▶ [What to do]
[a] Transcribe the passage on presentation model components from "Consider the following" up to and including "or code libraries.".
[b] In the passage on presentation model components, what is a model usually called if it also encapsulates business logic?
[c] Resume the passage on presentation model components, continuing after its last sentence.
::: Exercise passage
Presentation Layer – Best Practices – Presentation Model Components

Presentation model components represent data from your business layer in a consumable format for your UI and presentation logic components in the presentation layer. Models typically represent data, and so they use the data access and possibly the business layer components to collect that data. If the model also encapsulates business logic, it is usually called a presentation entity. Presentation model components may, for example, aggregate data from multiple sources, transform data for the UI to display more easily, implement validation logic, and may help to represent business logic and state within the presentation layer. They are typically used to implement separated presentation patterns, such as MVP or MVC.

Consider the following guidelines when designing presentation model components:

Determine if you require presentation model components. Typically, you might use presentation layer models if the data or the format to be displayed is specific to the presentation layer, or if you are using a separated presentation pattern such as MVP or MVC.

If you are working with data-bound controls, design or choose appropriate presentation model components that you can easily bind to UI controls. If using custom objects, collections, or data sets as your presentation model component format, ensure that they implement the correct interfaces and events to support data binding.

If you perform data validation in the presentation layer, consider adding the code for this to your presentation model components. However, also consider how you can take advantage of centralized validation code or code libraries.

Consider the serialization requirements for the data you will pass to your presentation model components if this data will be passed over the network or stored on disk on the client.

You must also choose a suitable data type for your presentation model components and presentation entities. This choice is driven by the application requirements, and constrained by your infrastructure and development capabilities. You must first choose a data format for your presentation layer data and decide if your components will also encapsulate business logic and state. Next, you must decide how you will present the data within the user interface.
::::::
::: Data records
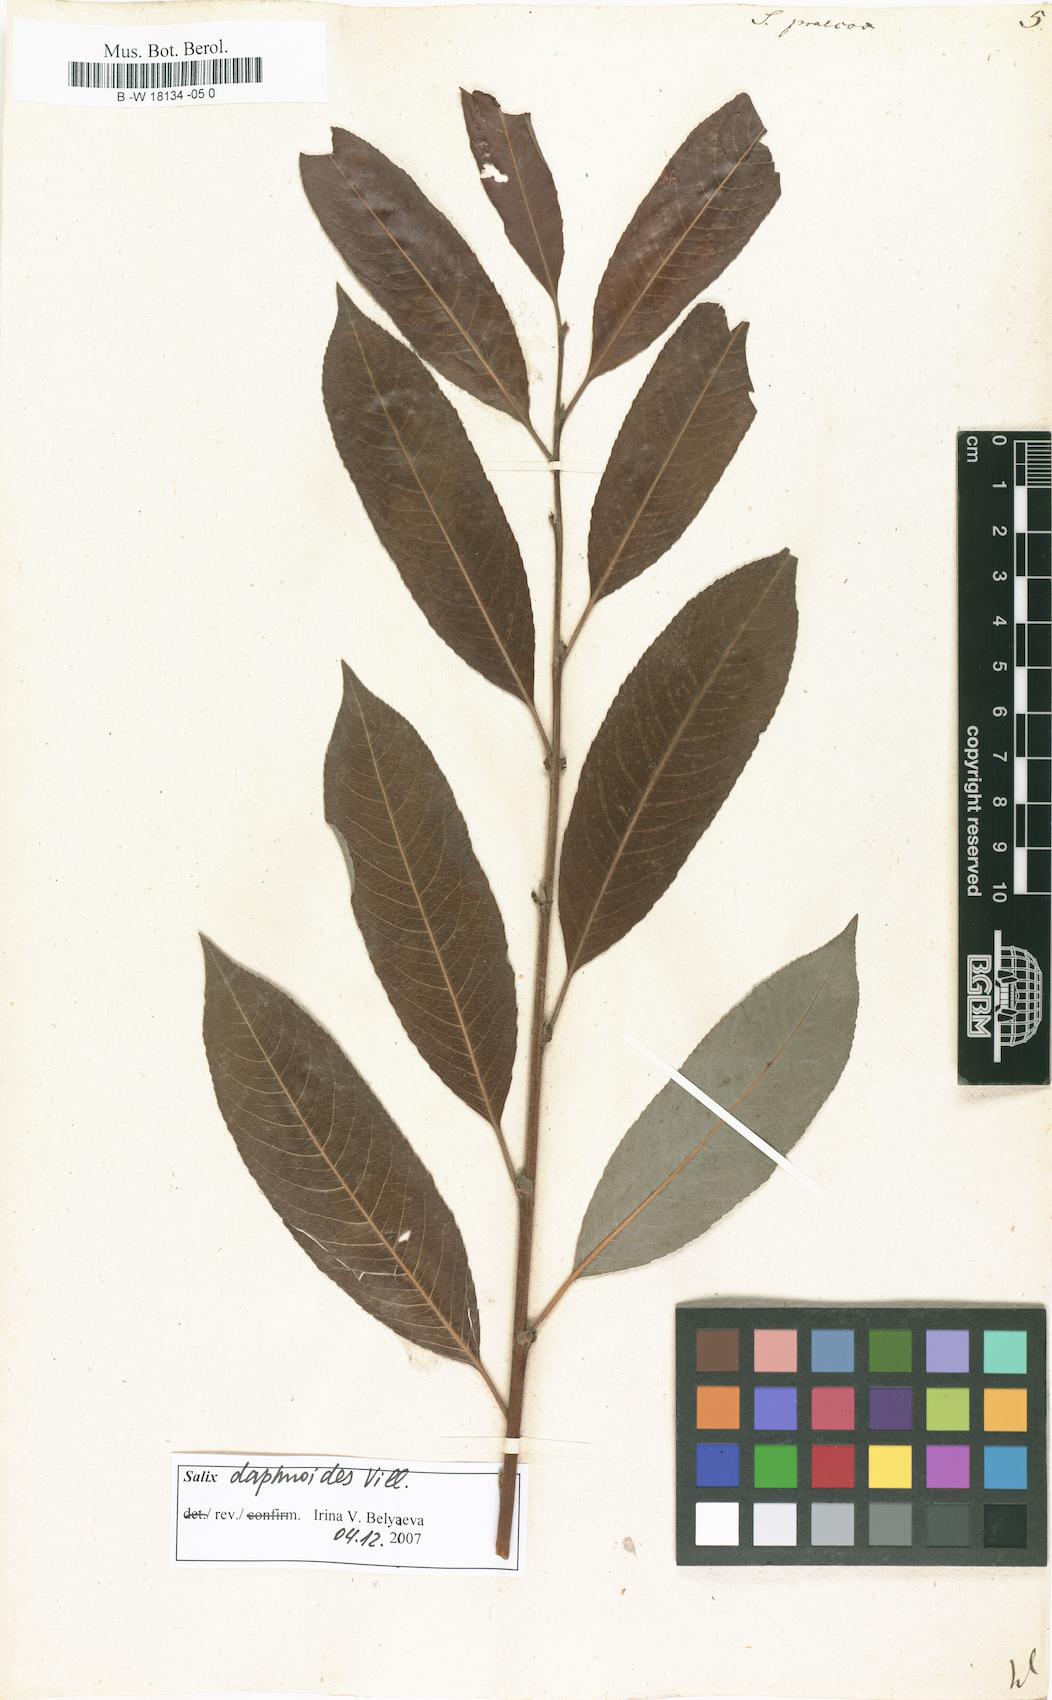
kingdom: Plantae
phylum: Tracheophyta
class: Magnoliopsida
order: Malpighiales
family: Salicaceae
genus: Salix
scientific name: Salix caprea
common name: Goat willow
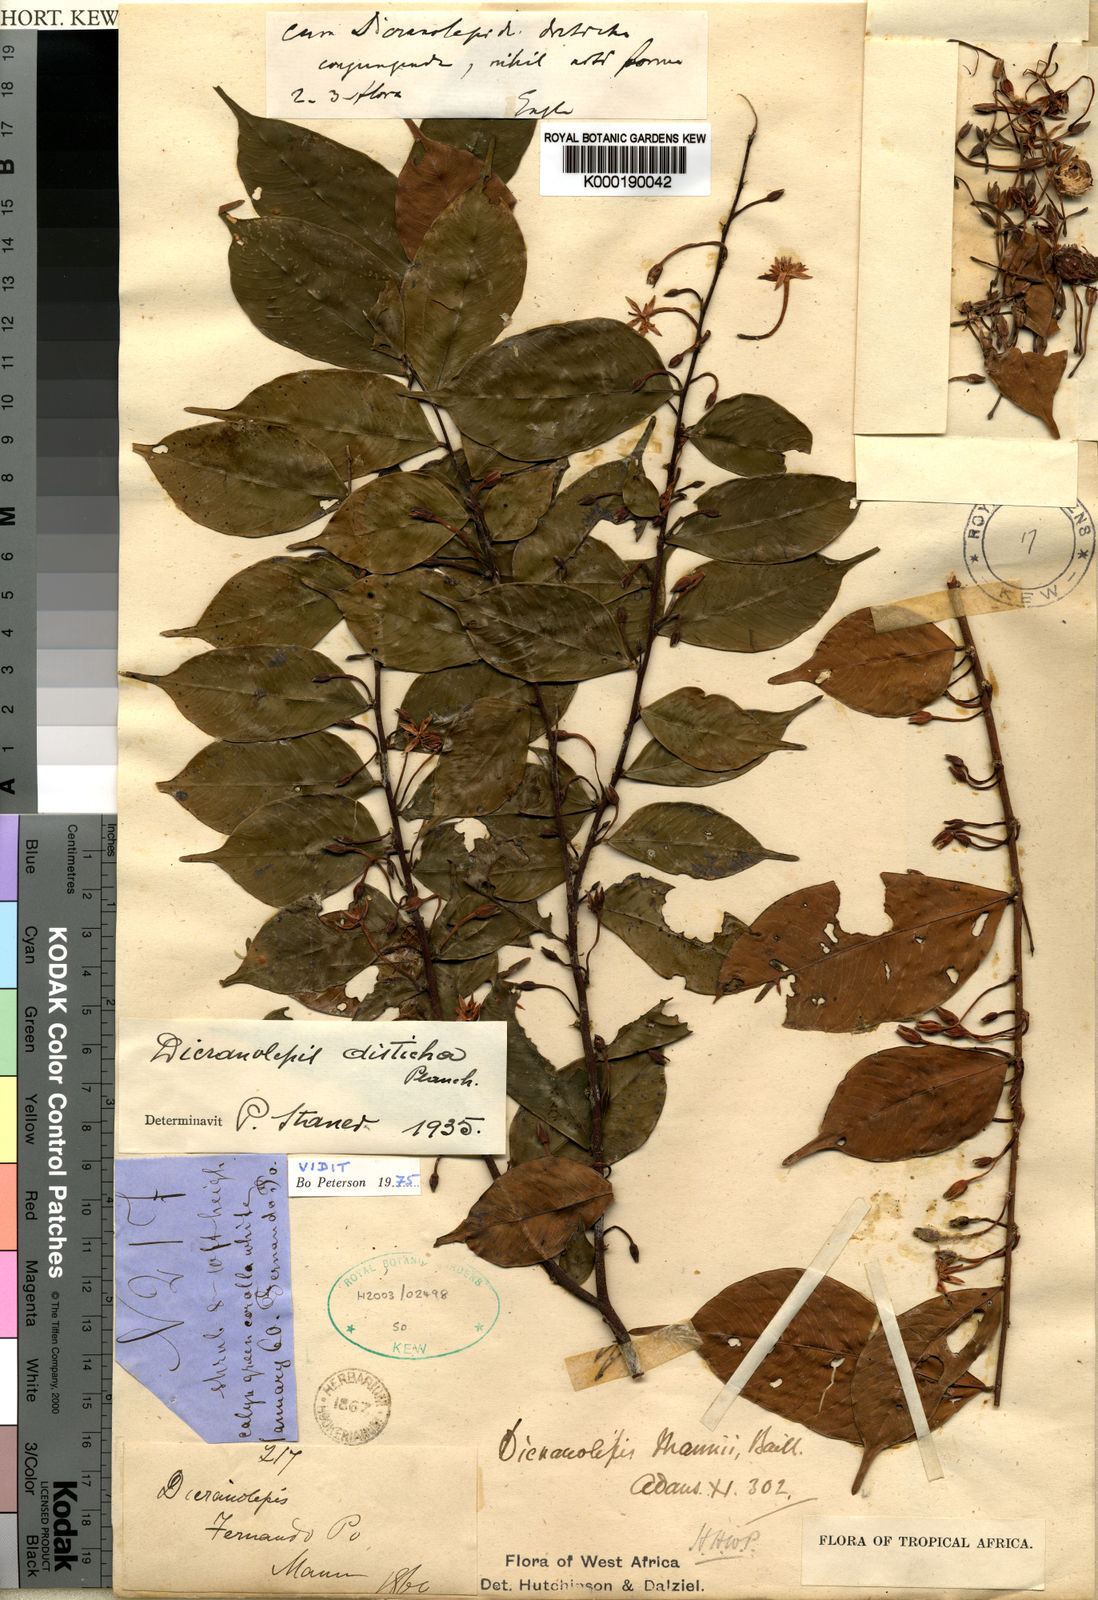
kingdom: Plantae
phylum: Tracheophyta
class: Magnoliopsida
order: Malvales
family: Thymelaeaceae
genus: Dicranolepis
::::::
▶ [Your written answers]
[a]
Consider the following guidelines when designing presentation model components:

Determine if you require presentation model components. Typically, you might use presentation layer models if the data or the format to be displayed is specific to the presentation layer, or if you are using a separated presentation pattern such as MVP or MVC.

If you are working with data-bound controls, design or choose appropriate presentation model components that you can easily bind to UI controls. If using custom objects, collections, or data sets as your presentation model component format, ensure that they implement the correct interfaces and events to support data binding.

If you perform data validation in the presentation layer, consider adding the code for this to your presentation model components. However, also consider how you can take advantage of centralized validation code or code libraries.

[b] A presentation entity.

[c]
The common data formats for presentation data are the following:
Custom class. Use a custom class if you want to represent your data as a complex object that maps directly to your business entities. For example, you might create a custom Order object to represent order data. You can also use a custom class to encapsulate business logic and state and to perform presentation layer validation or to implement custom properties.

Array and Collection. Use an array or a collection when you must bind data to controls such as list boxes and drop-down lists that use single column values.

DataSet and DataTable. Use a DataSet or a DataTable when you are working with simple table-based data with data-bound controls such as grids, list boxes, and drop-down lists.

Typed Dataset. Use a Typed DataSet when you want tight coupling with your business entities to avoid discrepancies due to database changes.
XML. This format is useful when working with a Web client, where the data can be embedded in a Web page or retrieved via a Web service or HTTP request. XML is a good choice when you are using controls such as a tree view or grid. XML is also easy to store, serialize, and pass over communication channels.

DataReader. Use a DataReader to retrieve data when fully connected and the data is to be accessed in a read-only, forward-only manner. The DataReader provides an efficient way to process data from your database sequentially, or to retrieve large volumes of data. However, it ties your logic very closely to the schema of your database and is not generally recommended.